Under the Orphan Drug Act (ODA) of January 1983, passed in the United States, companies that develop a drug for a disorder affecting fewer than 200,000 people in the region may sell it without competition for seven years, and may get clinical trial tax incentives. The European Union (EU) approved similar legislation in 1999, whereby pharmaceuticals developed to treat rare diseases (including some tropical diseases) are referred to as orphan medicinal products and orphan drug status gives marketing exclusivity in the EU for 10 years after approval.

The success of these positive regulations can be seen in the hive of development activity for such treatments on both continents.  More than 70 therapies for rare diseases have been approved in Europe since 2000, and according to the Food and Drug Administration (FDA), more than 400 orphan products have been approved in the US in the last three decades.
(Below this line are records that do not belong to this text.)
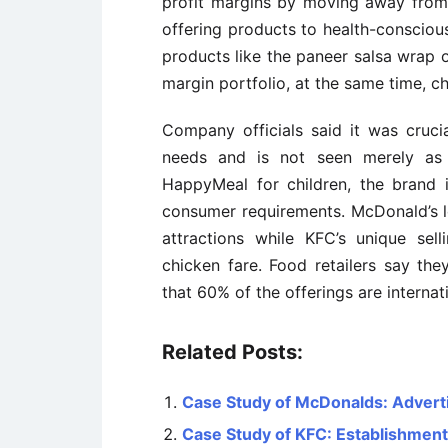
profit margins by moving away from
offering products to health-consciou
products like the paneer salsa wrap o
margin portfolio, at the same time, c
Company officials said it was cruc
needs and is not seen merely as a
HappyMeal for children, the brand
consumer requirements. McDonald’s l
attractions while KFC’s unique sel
chicken fare. Food retailers say the
that 60% of the offerings are interna
Related Posts:
Case Study of McDonalds: Adverti
Case Study of KFC: Establishment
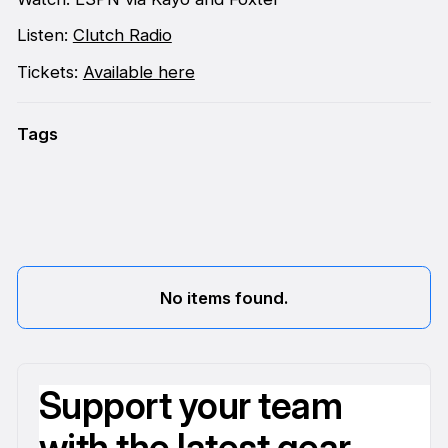
Listen:
Clutch Radio
Tickets:
Available here
Tags
No items found.
Support your team
with the latest gear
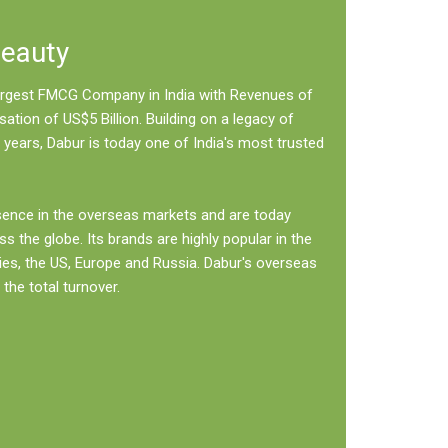
Beauty
 largest FMCG Company in India with Revenues of
sation of US$5 Billion. Building on a legacy of
 years, Dabur is today one of India's most trusted
sence in the overseas markets and are today
ss the globe. Its brands are highly popular in the
ies, the US, Europe and Russia. Dabur's overseas
the total turnover.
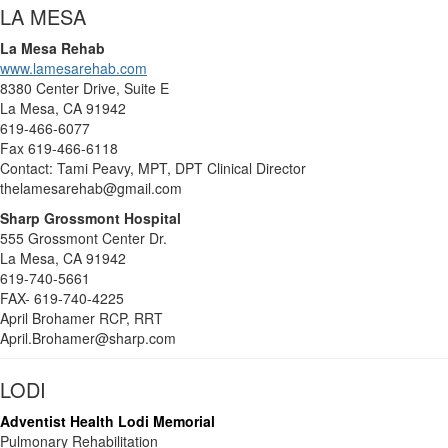
LA MESA
La Mesa Rehab
www.lamesarehab.com
8380 Center Drive, Suite E
La Mesa, CA 91942
619-466-6077
Fax 619-466-6118
Contact: Tami Peavy, MPT, DPT Clinical Director
thelamesarehab@gmail.com
Sharp Grossmont Hospital
555 Grossmont Center Dr.
La Mesa, CA 91942
619-740-5661
FAX- 619-740-4225
April Brohamer RCP, RRT
April.Brohamer@sharp.com
LODI
Adventist Health Lodi Memorial
Pulmonary Rehabilitation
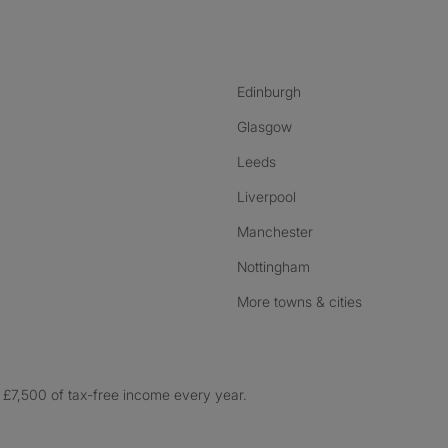
nstagram
ebook
ikTok
Edinburgh
Glasgow
Leeds
Liverpool
Manchester
Nottingham
More towns & cities
£7,500 of tax-free income every year.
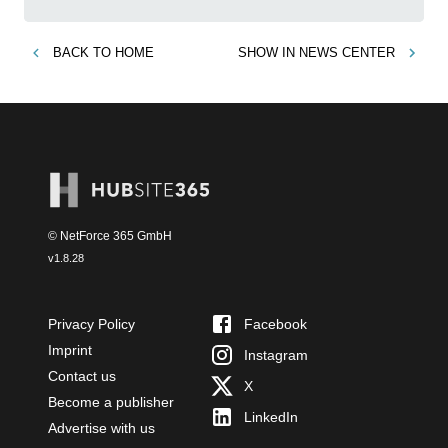
BACK TO
HOME
SHOW IN
NEWS CENTER
© NetForce 365 GmbH
v
1.8.28
Privacy Policy
Facebook
Imprint
Instagram
Contact us
X
Become a publisher
LinkedIn
Advertise with us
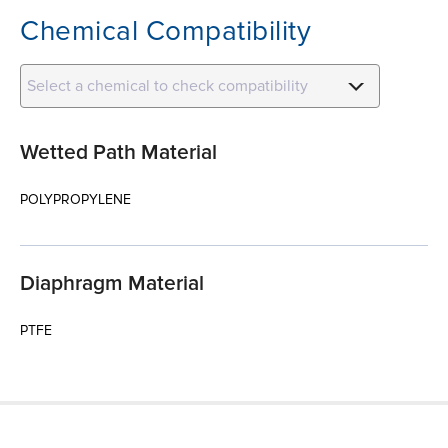
Chemical Compatibility
Select a chemical to check compatibility
Wetted Path Material
POLYPROPYLENE
Diaphragm Material
PTFE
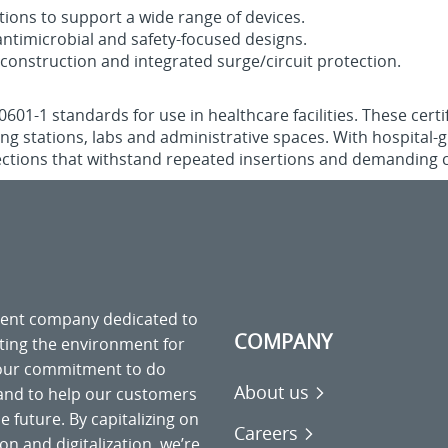
tions to support a wide range of devices.
ntimicrobial and safety‑focused designs.
 construction and integrated surge/circuit protection.
1‑1 standards for use in healthcare facilities. These certif
sing stations, labs and administrative spaces. With hospital
ections that withstand repeated insertions and demanding c
ment company dedicated to
COMPANY
cting the environment for
 our commitment to do
About us
 and to help our customers
 future. By capitalizing on
Careers
on and digitalization, we’re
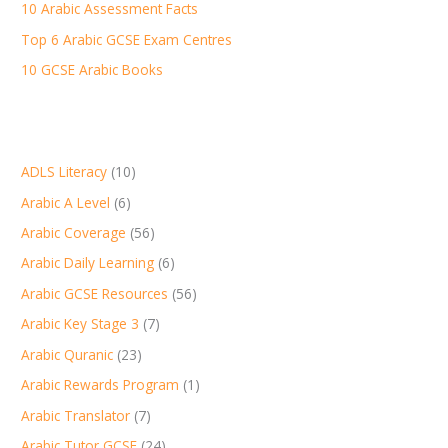
r
10 Arabic Assessment Facts
:
Top 6 Arabic GCSE Exam Centres
10 GCSE Arabic Books
ADLS Literacy
(10)
Arabic A Level
(6)
Arabic Coverage
(56)
Arabic Daily Learning
(6)
Arabic GCSE Resources
(56)
Arabic Key Stage 3
(7)
Arabic Quranic
(23)
Arabic Rewards Program
(1)
Arabic Translator
(7)
Arabic Tutor GCSE
(24)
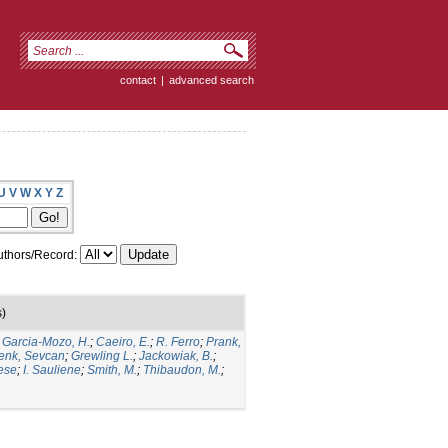
contact
|
advanced search
U
V
W
X
Y
Z
thors/Record:
s)
;
Garcia-Mozo, H.
;
Caeiro, E.
;
R. Ferro
;
Prank,
enk, Sevcan
;
Grewling L.
;
Jackowiak, B.
;
ese
;
I. Sauliene
;
Smith, M.
;
Thibaudon, M.
;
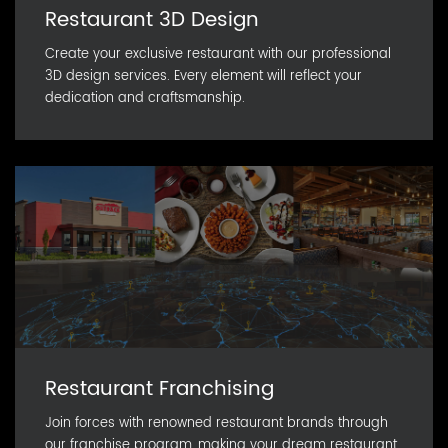
Restaurant 3D Design
Create your exclusive restaurant with our professional
3D design services. Every element will reflect your
dedication and craftsmanship.
Restaurant Franchising
Join forces with renowned restaurant brands through
our franchise program, making your dream restaurant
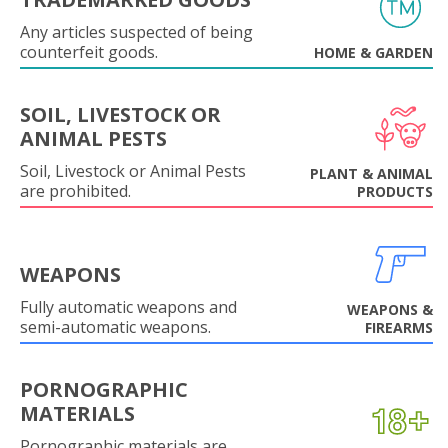
Any articles suspected of being
counterfeit goods.
HOME & GARDEN
SOIL, LIVESTOCK OR
ANIMAL PESTS
Soil, Livestock or Animal Pests
PLANT & ANIMAL
are prohibited.
PRODUCTS
WEAPONS
Fully automatic weapons and
WEAPONS &
semi-automatic weapons.
FIREARMS
PORNOGRAPHIC
MATERIALS
Pornographic materials are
As a result, the sector – worth a reported $86 billion of the entire pharmaceutical industry – has been expanding twice as fast as the market as a whole.

The price is not right

But as more medicines win approval to treat these uncommon diseases, and austerity measures still coming hard and fast, European payers have started to look at how much money some of these drug companies are making.  The financially weary governments are realising that the R&D spend of orphan drug firms may have long been substantially recouped, and are therefore looking to get access to the drugs at a lower price.
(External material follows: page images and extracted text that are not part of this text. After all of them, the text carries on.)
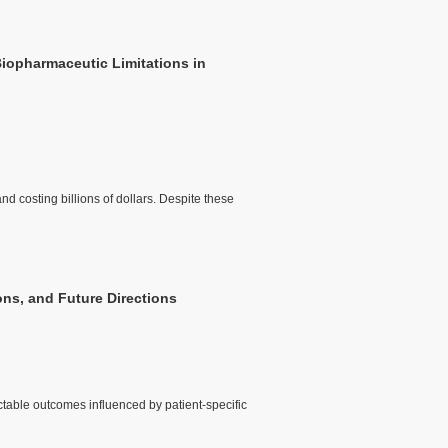
Biopharmaceutic Limitations in
nd costing billions of dollars. Despite these
ons, and Future Directions
ctable outcomes influenced by patient-specific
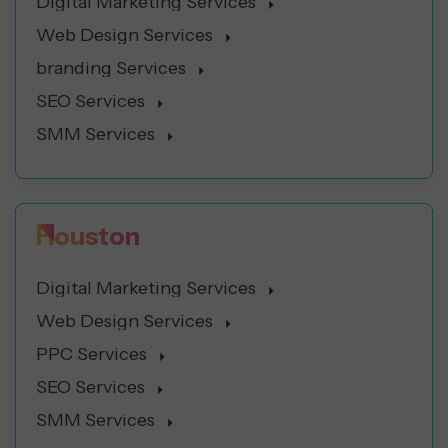
Digital Marketing Services
Web Design Services
branding Services
SEO Services
SMM Services
Houston
Digital Marketing Services
Web Design Services
PPC Services
SEO Services
SMM Services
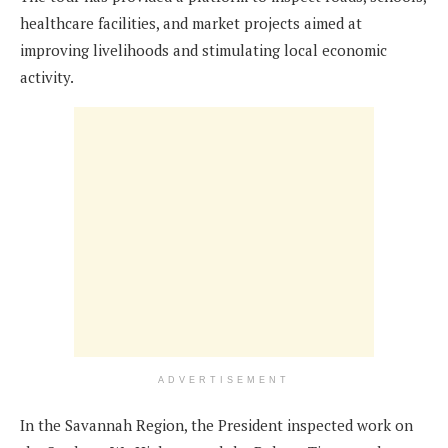
healthcare facilities, and market projects aimed at
improving livelihoods and stimulating local economic
activity.
ADVERTISEMENT
In the Savannah Region, the President inspected work on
While the European Commission approves drugs for all 27 members of the EU, each country is currently responsible for deciding whether and what it will pay for them.  Earlier this year, a number of the European nations took exception to these high prices – the poorer countries citing major problems of orphan drug access.  The Netherlands demanded cuts in the prices of enzyme-replacement therapies including Sanofi ’s Myozyme, for example, and Ireland achieved a ‘significant’ reduction in the cost of Vertex’s Kalydeco for the treatment of cystic fibrosis.
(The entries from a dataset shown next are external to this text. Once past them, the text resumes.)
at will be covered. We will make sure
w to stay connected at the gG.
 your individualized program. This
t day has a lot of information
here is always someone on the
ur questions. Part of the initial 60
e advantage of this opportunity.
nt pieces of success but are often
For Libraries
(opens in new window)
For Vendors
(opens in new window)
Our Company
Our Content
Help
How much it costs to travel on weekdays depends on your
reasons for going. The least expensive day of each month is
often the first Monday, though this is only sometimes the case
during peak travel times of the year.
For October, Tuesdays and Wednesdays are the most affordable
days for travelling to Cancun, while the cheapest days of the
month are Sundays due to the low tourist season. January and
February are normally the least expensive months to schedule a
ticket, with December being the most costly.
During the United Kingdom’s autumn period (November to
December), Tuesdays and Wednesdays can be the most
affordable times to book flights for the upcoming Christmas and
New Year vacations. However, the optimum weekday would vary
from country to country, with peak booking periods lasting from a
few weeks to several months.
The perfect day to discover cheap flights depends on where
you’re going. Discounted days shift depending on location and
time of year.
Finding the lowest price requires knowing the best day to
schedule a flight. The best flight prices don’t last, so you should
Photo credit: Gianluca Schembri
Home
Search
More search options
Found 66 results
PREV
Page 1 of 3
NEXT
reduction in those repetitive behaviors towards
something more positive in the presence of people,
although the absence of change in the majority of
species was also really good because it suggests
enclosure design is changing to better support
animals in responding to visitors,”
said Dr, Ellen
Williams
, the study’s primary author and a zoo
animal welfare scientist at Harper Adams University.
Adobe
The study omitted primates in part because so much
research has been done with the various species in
However, problems with irregularity of access and pricing across the landscape has encouraged the European Commission to draw up a scheme to collaborate on assessments of the value that orphan drugs represent, a step that should lead to increased and uniform usage across Europe. Under the proposal, value would be weighed against criteria such as the rarity of the disease, the availability of alternative treatments, the effectiveness of the drug, the response rate and the degree of certainty.

Social responsibility

But this does not solve the potentially negative forecast for the future of rare disease treatments. Although the social responsibility of firms in the pharmaceutical industry has been well studied, orphan drugs as a sector remains a relative mystery, according to Olga Bruyaka, assistant professor of management in the Pamplin College of Business. As such, Bruyaka has co-authored a new study that examines the extent to which pharma combines orphan drug development, social responsibility objectives and core business activities to create a more strategic approach to obtain both economic and non-economic benefits for the firm and its stakeholders.  “The notion is that businesses have a responsibility to society to consider moral obligations and good corporate deeds simultaneously with the profit motive and compliance with government laws and regulations.”

While legislation such as the ODA has dramatically spurred work on orphan drugs, the increased scrutiny into drug value in Europe and the fear that this question of price sustainability will soon have an impact on US shores may translate to a very different environment as regards orphan drug development.  Without a cash carrot at the end of the research stick, will pharma still feel obliged to fulfil their social duty?